The way to get better understanding of text is through statistics rather than through hand-crafted grammars and lexicons.This reminds me a bit of what Peter said in some of his recent talks:
The statistical approach is cheaper, faster, more robust, easier to internationalize, and so far more effective.
Rather than argue about whether this algorithm is better than that algorithm, all you have to do is get ten times more training data. And now all of a sudden, the worst algorithm ... is performing better than the best algorithm on less training data.Learning from big data is what Google's infrastructure was built to do. It is particularly obvious in their results in machine translation, but also impacts everything they do, from search to ad targeting to personalization.
Worry about the data first before you worry about the algorithm.
Having more machines is a very important part because it allows us to turn around the experiments much faster than the other guys ... It's the -- gee, I have an idea, I think we should change this -- and we can get the answer in two hours which I think is a big advantage over someone else who takes two days.
The rest of the interview is worth reading. Unfortunately, it is appended to yet another hype piece on vaporware from PowerSet, but just ignore the first part of the article and get to the good stuff at the end.
Update: Matthew Hurst has some interesting thoughts after reading Peter's interview:
The huge redundancy in ... documents suggests approaches to serving the user that don't require the perfect analysis of every document.Update: I also liked the challenge Matthew Hurst described in this later post:
The basic [paradigm] of text mining ... the one document at a time pipeline ... is limiting. It fails to leverage redundancy ... [and assumes] that perfection is required at every step.

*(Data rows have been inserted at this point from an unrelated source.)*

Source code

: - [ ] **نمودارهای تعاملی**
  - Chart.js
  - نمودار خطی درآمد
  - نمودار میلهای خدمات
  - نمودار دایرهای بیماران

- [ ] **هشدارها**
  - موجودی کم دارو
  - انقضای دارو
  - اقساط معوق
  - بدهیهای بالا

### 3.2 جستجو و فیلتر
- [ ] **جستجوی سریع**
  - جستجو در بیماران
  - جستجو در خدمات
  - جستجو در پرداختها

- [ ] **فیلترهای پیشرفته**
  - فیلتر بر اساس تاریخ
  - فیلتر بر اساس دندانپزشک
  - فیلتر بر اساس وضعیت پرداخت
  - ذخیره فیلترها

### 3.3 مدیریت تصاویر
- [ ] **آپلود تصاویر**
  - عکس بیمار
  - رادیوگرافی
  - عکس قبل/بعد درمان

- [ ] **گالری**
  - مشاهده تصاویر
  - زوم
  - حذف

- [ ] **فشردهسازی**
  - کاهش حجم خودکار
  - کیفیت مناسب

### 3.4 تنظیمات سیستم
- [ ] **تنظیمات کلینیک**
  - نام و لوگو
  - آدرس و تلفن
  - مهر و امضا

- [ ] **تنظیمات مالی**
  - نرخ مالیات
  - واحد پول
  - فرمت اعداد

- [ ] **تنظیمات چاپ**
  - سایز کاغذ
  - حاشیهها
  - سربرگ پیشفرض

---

The key to cracking the problem open is the ability to measure, or estimate, the confidence in the results ... Given 10 different ways in which the same information is presented, one should simply pick the results which are associated with the most confident outcome - and possibly fix the other results in that light.
A more sophisticated search engine would be explicit about ambiguity (rather than let the user and documents figure this out for themselves) and would take information from many sources to resolve ambiguity, recognize ambiguity and synthesize results.